- _TEXT SECTION_
= = = = = = =

In particular when you combine the CSV or XLSX files, it should increase the number of rows in the resulting output (and not columns). In SQL the concept is known as a Union. In Excel or Google Sheets, the concept is known as tedious to the point of impossible for large numbers of files.

As an aside, if the number of columns increased upon combining, it would be known in SQL as a JOIN or in Excel and Google Sheets as a vastly inferior and tedious VLOOKUP. Excel and Google Sheets now have embedded “Query” languages for doing SQL-like things such as traditional SQL Joins, but all that does is embed more invisible formulas and use unnecessary additional tabs. Both UNIONS and JOINS, two of the most common data-tasks are infuriatingly difficult with the world’s most popular software for the everyday joe to do this sort of stuff, relegating it to highly-paid data professionals. That’s the state of things right now. If you can rapidly do UNIONs and JOINs without the overhead of an entire SQL instance and without the difficult convolutions of desktop spreadsheet software, then you’re golden.

= = = = = = =

- _RECORDS SUPPLIED_
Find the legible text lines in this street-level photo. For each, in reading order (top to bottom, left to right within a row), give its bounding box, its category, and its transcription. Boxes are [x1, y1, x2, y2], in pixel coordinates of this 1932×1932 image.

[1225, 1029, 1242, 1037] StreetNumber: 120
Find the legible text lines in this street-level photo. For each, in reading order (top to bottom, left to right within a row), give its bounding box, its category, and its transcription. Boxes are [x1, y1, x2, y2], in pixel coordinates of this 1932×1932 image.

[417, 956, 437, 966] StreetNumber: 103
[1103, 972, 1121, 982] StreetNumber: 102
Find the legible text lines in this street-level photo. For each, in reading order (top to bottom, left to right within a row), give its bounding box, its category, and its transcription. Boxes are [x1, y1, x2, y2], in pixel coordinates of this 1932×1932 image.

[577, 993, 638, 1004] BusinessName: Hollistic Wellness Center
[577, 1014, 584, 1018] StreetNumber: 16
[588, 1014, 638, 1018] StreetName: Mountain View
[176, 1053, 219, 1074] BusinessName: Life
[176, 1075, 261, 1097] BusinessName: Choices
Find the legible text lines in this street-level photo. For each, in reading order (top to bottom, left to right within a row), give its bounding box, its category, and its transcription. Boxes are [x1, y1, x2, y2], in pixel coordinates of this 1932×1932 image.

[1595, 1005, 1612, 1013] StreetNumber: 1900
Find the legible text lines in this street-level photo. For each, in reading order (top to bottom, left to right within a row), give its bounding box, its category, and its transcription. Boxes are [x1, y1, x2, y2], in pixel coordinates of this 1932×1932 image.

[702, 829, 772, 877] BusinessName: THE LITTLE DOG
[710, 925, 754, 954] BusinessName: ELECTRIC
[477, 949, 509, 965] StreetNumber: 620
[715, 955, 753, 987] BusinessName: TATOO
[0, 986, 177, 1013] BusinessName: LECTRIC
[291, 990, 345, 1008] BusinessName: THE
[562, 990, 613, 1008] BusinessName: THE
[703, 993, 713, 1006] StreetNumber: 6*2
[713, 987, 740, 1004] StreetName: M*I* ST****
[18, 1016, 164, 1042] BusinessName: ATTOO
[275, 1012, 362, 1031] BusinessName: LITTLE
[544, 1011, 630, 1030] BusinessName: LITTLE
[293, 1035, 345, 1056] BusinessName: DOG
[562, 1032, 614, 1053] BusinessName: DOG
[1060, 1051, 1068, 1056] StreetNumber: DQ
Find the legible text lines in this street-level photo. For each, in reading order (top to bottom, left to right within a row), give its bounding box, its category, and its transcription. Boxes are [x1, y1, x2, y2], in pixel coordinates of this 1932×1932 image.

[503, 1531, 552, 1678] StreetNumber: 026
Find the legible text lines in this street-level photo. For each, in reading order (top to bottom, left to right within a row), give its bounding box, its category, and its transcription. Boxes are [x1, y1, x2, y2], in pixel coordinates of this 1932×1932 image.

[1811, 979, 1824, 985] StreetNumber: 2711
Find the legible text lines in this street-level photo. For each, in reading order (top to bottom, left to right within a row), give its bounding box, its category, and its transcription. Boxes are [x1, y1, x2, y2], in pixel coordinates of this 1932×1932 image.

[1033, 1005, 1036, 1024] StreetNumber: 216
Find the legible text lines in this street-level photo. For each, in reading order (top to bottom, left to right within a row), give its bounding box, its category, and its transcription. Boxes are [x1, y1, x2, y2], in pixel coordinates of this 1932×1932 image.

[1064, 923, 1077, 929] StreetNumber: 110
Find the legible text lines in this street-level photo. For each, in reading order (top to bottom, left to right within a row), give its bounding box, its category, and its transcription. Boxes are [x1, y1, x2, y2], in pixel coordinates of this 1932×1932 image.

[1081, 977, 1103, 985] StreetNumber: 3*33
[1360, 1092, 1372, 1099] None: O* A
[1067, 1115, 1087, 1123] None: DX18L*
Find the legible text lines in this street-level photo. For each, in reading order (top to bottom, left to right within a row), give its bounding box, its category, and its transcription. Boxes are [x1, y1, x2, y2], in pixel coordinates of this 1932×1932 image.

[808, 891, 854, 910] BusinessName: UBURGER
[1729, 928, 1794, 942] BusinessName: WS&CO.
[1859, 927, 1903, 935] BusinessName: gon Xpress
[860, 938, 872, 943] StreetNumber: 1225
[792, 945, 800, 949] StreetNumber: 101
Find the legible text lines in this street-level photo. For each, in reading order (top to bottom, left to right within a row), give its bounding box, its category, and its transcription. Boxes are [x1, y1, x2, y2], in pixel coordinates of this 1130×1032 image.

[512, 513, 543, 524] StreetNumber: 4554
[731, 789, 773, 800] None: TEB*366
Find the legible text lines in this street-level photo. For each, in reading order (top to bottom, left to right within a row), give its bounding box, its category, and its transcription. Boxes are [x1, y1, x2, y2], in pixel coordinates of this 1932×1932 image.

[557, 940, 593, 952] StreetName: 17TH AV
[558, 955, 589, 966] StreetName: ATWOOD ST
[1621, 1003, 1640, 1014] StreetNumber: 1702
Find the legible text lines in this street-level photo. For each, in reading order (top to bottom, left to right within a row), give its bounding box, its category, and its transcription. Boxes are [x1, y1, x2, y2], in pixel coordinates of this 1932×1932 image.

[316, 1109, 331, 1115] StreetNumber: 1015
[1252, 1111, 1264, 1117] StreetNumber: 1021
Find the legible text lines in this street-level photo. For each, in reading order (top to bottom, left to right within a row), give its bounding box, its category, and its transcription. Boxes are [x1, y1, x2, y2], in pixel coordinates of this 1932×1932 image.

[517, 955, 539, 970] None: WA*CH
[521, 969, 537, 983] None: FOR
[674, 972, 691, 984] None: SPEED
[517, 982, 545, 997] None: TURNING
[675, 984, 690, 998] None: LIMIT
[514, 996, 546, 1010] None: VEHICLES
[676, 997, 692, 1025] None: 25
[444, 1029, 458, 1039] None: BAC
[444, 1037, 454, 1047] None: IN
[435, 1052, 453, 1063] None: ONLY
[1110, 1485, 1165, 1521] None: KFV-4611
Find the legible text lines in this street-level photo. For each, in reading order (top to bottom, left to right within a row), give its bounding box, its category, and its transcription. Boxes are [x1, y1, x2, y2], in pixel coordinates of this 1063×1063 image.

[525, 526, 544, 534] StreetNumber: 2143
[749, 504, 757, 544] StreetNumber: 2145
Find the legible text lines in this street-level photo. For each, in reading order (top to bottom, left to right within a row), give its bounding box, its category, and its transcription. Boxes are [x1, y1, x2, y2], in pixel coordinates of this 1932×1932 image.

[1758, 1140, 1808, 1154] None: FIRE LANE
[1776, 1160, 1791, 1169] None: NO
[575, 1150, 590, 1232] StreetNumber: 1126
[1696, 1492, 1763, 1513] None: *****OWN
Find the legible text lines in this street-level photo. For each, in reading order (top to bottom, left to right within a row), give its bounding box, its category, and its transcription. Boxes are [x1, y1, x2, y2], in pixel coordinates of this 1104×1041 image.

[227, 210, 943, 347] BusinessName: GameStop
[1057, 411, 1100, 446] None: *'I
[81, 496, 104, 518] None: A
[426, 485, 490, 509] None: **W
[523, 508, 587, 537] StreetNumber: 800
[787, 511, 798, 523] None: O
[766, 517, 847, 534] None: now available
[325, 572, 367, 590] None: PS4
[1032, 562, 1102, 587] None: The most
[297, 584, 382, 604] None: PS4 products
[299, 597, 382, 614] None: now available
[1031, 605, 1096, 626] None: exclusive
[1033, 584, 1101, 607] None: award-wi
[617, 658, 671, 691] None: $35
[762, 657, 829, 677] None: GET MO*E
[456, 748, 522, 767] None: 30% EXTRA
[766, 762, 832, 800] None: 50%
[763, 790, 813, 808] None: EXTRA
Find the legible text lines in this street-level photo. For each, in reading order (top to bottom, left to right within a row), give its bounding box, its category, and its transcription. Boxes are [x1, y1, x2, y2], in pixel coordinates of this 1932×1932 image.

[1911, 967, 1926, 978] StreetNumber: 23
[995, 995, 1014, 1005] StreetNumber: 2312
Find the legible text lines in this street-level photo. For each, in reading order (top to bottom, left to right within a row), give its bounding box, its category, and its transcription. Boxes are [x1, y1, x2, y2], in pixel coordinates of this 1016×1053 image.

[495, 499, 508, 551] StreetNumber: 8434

= = = = = = =

- _EXERCISE BRIEF_
From the text on combining CSV and XLSX files, extract the words from "As an aside, if" to "then you’re golden." and copy them unchanged.

- _FINAL RESULT_
As an aside, if the number of columns increased upon combining, it would be known in SQL as a JOIN or in Excel and Google Sheets as a vastly inferior and tedious VLOOKUP. Excel and Google Sheets now have embedded “Query” languages for doing SQL-like things such as traditional SQL Joins, but all that does is embed more invisible formulas and use unnecessary additional tabs. Both UNIONS and JOINS, two of the most common data-tasks are infuriatingly difficult with the world’s most popular software for the everyday joe to do this sort of stuff, relegating it to highly-paid data professionals. That’s the state of things right now. If you can rapidly do UNIONs and JOINs without the overhead of an entire SQL instance and without the difficult convolutions of desktop spreadsheet software, then you’re golden.